>>>>
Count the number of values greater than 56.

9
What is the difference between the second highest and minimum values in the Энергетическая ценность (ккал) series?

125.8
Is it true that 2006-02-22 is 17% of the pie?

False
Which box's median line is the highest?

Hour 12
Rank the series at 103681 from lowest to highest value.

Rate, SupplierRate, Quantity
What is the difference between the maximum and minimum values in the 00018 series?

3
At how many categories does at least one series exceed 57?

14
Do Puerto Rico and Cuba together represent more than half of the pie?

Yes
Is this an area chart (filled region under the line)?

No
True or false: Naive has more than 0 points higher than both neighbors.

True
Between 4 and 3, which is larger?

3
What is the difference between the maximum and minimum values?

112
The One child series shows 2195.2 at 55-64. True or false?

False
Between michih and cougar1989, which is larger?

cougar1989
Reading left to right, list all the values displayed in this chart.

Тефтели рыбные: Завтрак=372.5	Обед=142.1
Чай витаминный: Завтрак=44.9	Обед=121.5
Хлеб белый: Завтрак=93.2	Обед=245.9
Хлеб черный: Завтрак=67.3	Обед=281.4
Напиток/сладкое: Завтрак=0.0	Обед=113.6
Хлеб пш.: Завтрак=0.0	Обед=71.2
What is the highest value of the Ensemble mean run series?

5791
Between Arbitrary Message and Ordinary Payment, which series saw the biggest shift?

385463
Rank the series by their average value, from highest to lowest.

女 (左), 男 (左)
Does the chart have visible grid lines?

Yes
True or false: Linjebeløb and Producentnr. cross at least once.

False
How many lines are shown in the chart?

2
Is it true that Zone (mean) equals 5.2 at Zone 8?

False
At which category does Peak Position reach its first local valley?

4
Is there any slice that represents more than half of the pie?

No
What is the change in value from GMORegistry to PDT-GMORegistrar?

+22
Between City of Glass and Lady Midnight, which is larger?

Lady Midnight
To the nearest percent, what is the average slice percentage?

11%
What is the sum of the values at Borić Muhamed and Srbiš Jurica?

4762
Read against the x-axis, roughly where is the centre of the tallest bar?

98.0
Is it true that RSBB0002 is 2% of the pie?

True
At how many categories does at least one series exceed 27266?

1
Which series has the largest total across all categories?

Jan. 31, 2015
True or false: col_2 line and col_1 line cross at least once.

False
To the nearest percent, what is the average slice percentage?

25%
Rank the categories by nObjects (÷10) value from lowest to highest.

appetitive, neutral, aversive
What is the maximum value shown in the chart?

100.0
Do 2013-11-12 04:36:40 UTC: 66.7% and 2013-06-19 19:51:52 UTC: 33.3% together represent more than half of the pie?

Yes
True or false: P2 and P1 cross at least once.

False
<<<<
Restate all of the rows above, renaming "pie" as "donut" everywhere it appears and leaving every other word unchanged.

TASK ANSWER
Count the number of values greater than 56.

9
What is the difference between the second highest and minimum values in the Энергетическая ценность (ккал) series?

125.8
Is it true that 2006-02-22 is 17% of the donut?

False
Which box's median line is the highest?

Hour 12
Rank the series at 103681 from lowest to highest value.

Rate, SupplierRate, Quantity
What is the difference between the maximum and minimum values in the 00018 series?

3
At how many categories does at least one series exceed 57?

14
Do Puerto Rico and Cuba together represent more than half of the donut?

Yes
Is this an area chart (filled region under the line)?

No
True or false: Naive has more than 0 points higher than both neighbors.

True
Between 4 and 3, which is larger?

3
What is the difference between the maximum and minimum values?

112
The One child series shows 2195.2 at 55-64. True or false?

False
Between michih and cougar1989, which is larger?

cougar1989
Reading left to right, list all the values displayed in this chart.

Тефтели рыбные: Завтрак=372.5	Обед=142.1
Чай витаминный: Завтрак=44.9	Обед=121.5
Хлеб белый: Завтрак=93.2	Обед=245.9
Хлеб черный: Завтрак=67.3	Обед=281.4
Напиток/сладкое: Завтрак=0.0	Обед=113.6
Хлеб пш.: Завтрак=0.0	Обед=71.2
What is the highest value of the Ensemble mean run series?

5791
Between Arbitrary Message and Ordinary Payment, which series saw the biggest shift?

385463
Rank the series by their average value, from highest to lowest.

女 (左), 男 (左)
Does the chart have visible grid lines?

Yes
True or false: Linjebeløb and Producentnr. cross at least once.

False
How many lines are shown in the chart?

2
Is it true that Zone (mean) equals 5.2 at Zone 8?

False
At which category does Peak Position reach its first local valley?

4
Is there any slice that represents more than half of the donut?

No
What is the change in value from GMORegistry to PDT-GMORegistrar?

+22
Between City of Glass and Lady Midnight, which is larger?

Lady Midnight
To the nearest percent, what is the average slice percentage?

11%
What is the sum of the values at Borić Muhamed and Srbiš Jurica?

4762
Read against the x-axis, roughly where is the centre of the tallest bar?

98.0
Is it true that RSBB0002 is 2% of the donut?

True
At how many categories does at least one series exceed 27266?

1
Which series has the largest total across all categories?

Jan. 31, 2015
True or false: col_2 line and col_1 line cross at least once.

False
To the nearest percent, what is the average slice percentage?

25%
Rank the categories by nObjects (÷10) value from lowest to highest.

appetitive, neutral, aversive
What is the maximum value shown in the chart?

100.0
Do 2013-11-12 04:36:40 UTC: 66.7% and 2013-06-19 19:51:52 UTC: 33.3% together represent more than half of the donut?

Yes
True or false: P2 and P1 cross at least once.

False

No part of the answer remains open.